Because of the predominant role of the family in Vietnamese culture and its effect on the individual, it is necessary to discuss the integration of the family as a unit. Most literature on refugees in general, and the Indochinese in particular, suggests that their difficulties in adapting to a new socio-economic and cultural environment are tremendous and multifaceted (Lin, Masuda and Tazuma 1982; Viviani 1984; Cox 1986; Coughlan 1994). Adaptation is therefore expected to be a gradual process.

We have noted changes in Vietnamese family structure. The nuclear family is accepted widely as a norm but in the spirit of a modified extended family network. The increasing number of married women and younger (unmarried) women joining the Australian workforce has .upset traditional sex roles, and husbands and wives have had to adjust. The results have been that Vietnamese women hold more power in family decision making and families have become smaller. Some Vietnamese women are more confident, and some are likely to resolve unhappy marriages through separation and divorce.

Younger Vietnamese people have moved a long way in adapting to the host society in order to succeed in the new environment. To some extent this adaptation has been supported by their parents and other older people, even in the case of girls (Nguyen 1992), as a matter of survival in a new situation (Tran 1988).

There are many examples in which the family has expanded its framework to encompass new values, while adjusting its own rules. For example, parents might use their influence to set general directions within which children take their own initiatives. In this shift young people may seek to reform, modify or rework their parents' cultural heritage (Ballard 1982). With newly learnt communication skills, young people seek parents' opinions in matters such as career paths, mate selection and marriage.

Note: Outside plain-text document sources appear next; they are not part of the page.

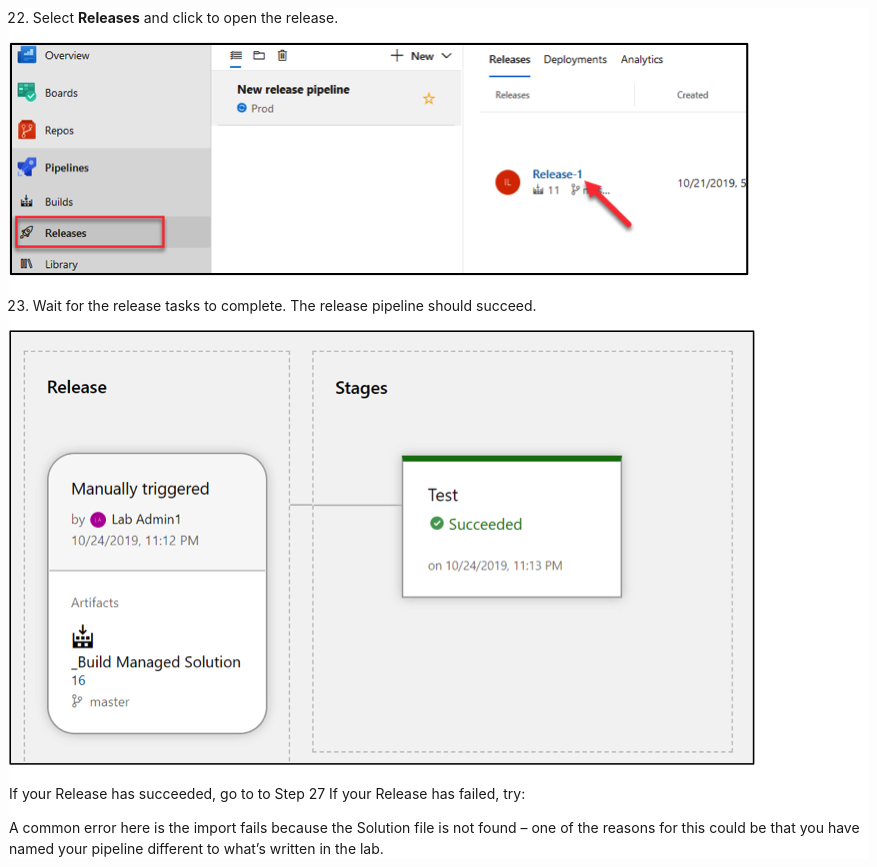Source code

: 22.	Select **Releases** and click to open the release.

![](Images_MOD4_2/img104.png)

23.	Wait for the release tasks to complete. The release pipeline should succeed.

![](Images_MOD4_2/img105.png)

If your Release has succeeded, go to to Step 27
If your Release has failed, try: 

A common error here is the import fails because the Solution file is not found – one of the reasons for this could be that you have named your pipeline different to what’s written in the lab.
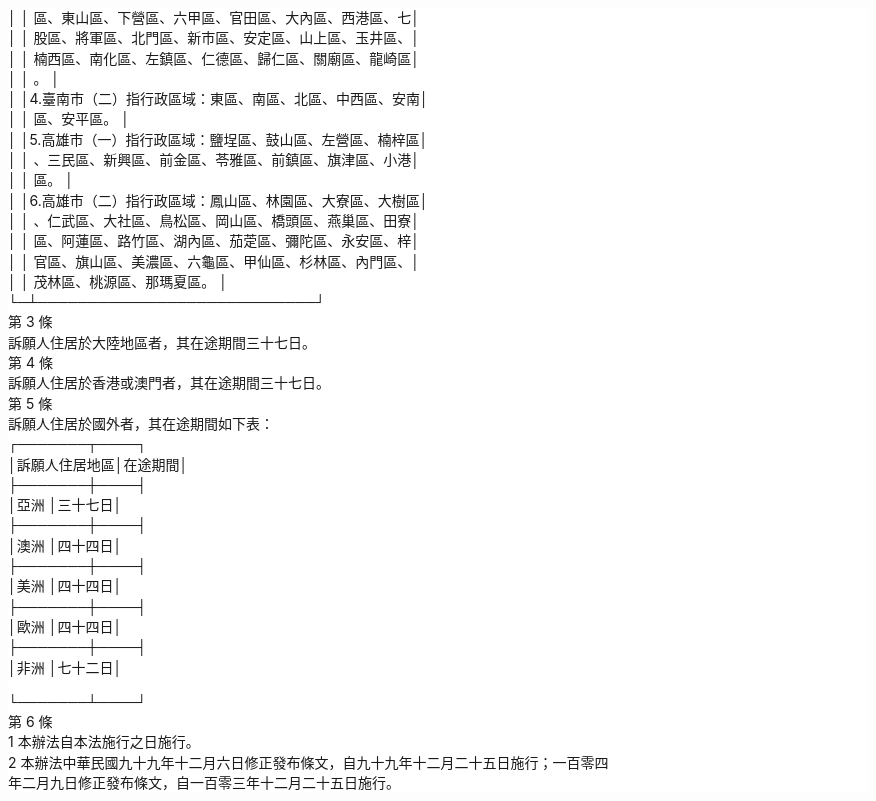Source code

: 
│ │ 區、東山區、下營區、六甲區、官田區、大內區、西港區、七│  
│ │ 股區、將軍區、北門區、新市區、安定區、山上區、玉井區、│  
│ │ 楠西區、南化區、左鎮區、仁德區、歸仁區、關廟區、龍崎區│  
│ │ 。 │  
│ │4.臺南市（二）指行政區域：東區、南區、北區、中西區、安南│  
│ │ 區、安平區。 │  
│ │5.高雄市（一）指行政區域：鹽埕區、鼓山區、左營區、楠梓區│  
│ │ 、三民區、新興區、前金區、苓雅區、前鎮區、旗津區、小港│  
│ │ 區。 │  
│ │6.高雄市（二）指行政區域：鳳山區、林園區、大寮區、大樹區│  
│ │ 、仁武區、大社區、鳥松區、岡山區、橋頭區、燕巢區、田寮│  
│ │ 區、阿蓮區、路竹區、湖內區、茄萣區、彌陀區、永安區、梓│  
│ │ 官區、旗山區、美濃區、六龜區、甲仙區、杉林區、內門區、│  
│ │ 茂林區、桃源區、那瑪夏區。 │  
└─┴────────────────────────────┘  
第 3 條  
訴願人住居於大陸地區者，其在途期間三十七日。  
第 4 條  
訴願人住居於香港或澳門者，其在途期間三十七日。  
第 5 條  
訴願人住居於國外者，其在途期間如下表：  
┌───────┬────┐  
│訴願人住居地區│在途期間│  
├───────┼────┤  
│亞洲 │三十七日│  
├───────┼────┤  
│澳洲 │四十四日│  
├───────┼────┤  
│美洲 │四十四日│  
├───────┼────┤  
│歐洲 │四十四日│  
├───────┼────┤  
│非洲 │七十二日│  


└───────┴────┘  
第 6 條  
1 本辦法自本法施行之日施行。  
2 本辦法中華民國九十九年十二月六日修正發布條文，自九十九年十二月二十五日施行；一百零四  
年二月九日修正發布條文，自一百零三年十二月二十五日施行。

McDonald (1991a) suggests that in areas directly related to economic pressure immigrants are more inclined to adapt to Australian patterns of behaviour. In other areas which are less directly under economic pressure immigrants' values remain more stable.

Although it varies in degree, acculturative stress affects every refugee/immigrant family. In order to resolve acculturative stress Vietnamese families adopt a variety of approaches.

Some families maintain only the minimal contact with mainstream society required for survival. However, these families still rely on ·their ethnic community and friends. They may be functioning 'normally' in the short term; yet in the long run, with their children growing up, conflict between the host culture and Vietnamese family values seems inevitable. This segregation is caused by parents' misunderstanding of the Australian culture and by social isolation resulting from long-term unemployment. Because of negative experiences and difficulties in settlement, they may think of the host culture as a homogeneous entity which they perceive as alien and threatening. Isolated in their residential concentrations, they have no significant opportunities to make contact with the host society. Indeed, such families withdraw to avoid stress and appear to live a life marginalised in relation to the wider community.

On the other hand, a small number of Vietnamese families with professional or business backgrounds are quite highly integrated into the host society.

A more general picture is that on the whole families move in varying degrees towards becoming 'bicultural', adapting to the economic, social and cultural conditions of life in Australia while maintaining to some extent their own culture. It is important that future research look at factors in the immigration-integration process which affect the direction and the degree of adaptation of Vietnamese families in Australia. Only with such knowledge can families be assisted to realise their wish for meaningful integration into Australian society.